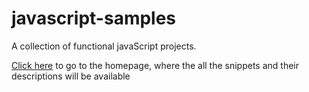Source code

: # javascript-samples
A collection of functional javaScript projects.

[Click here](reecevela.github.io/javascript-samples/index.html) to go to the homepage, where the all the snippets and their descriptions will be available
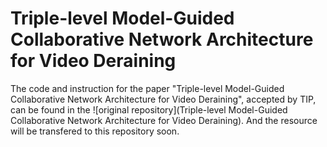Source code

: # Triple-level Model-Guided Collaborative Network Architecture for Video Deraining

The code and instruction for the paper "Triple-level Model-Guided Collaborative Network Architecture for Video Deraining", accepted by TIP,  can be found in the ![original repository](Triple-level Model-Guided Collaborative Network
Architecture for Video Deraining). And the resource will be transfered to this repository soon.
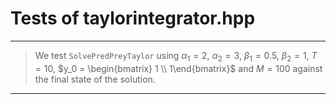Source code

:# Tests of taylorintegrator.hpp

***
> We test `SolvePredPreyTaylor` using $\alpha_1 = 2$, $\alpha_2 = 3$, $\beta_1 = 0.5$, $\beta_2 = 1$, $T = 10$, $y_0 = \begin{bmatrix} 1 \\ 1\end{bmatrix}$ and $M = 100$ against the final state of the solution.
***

- - -

● Your assignment
Give exactly, and nothing besides, the lines from the one in which "Tests of taylorintegrator.hpp" occurs through the end of the records.

● Answer
:# Tests of taylorintegrator.hpp

***
> We test `SolvePredPreyTaylor` using $\alpha_1 = 2$, $\alpha_2 = 3$, $\beta_1 = 0.5$, $\beta_2 = 1$, $T = 10$, $y_0 = \begin{bmatrix} 1 \\ 1\end{bmatrix}$ and $M = 100$ against the final state of the solution.
***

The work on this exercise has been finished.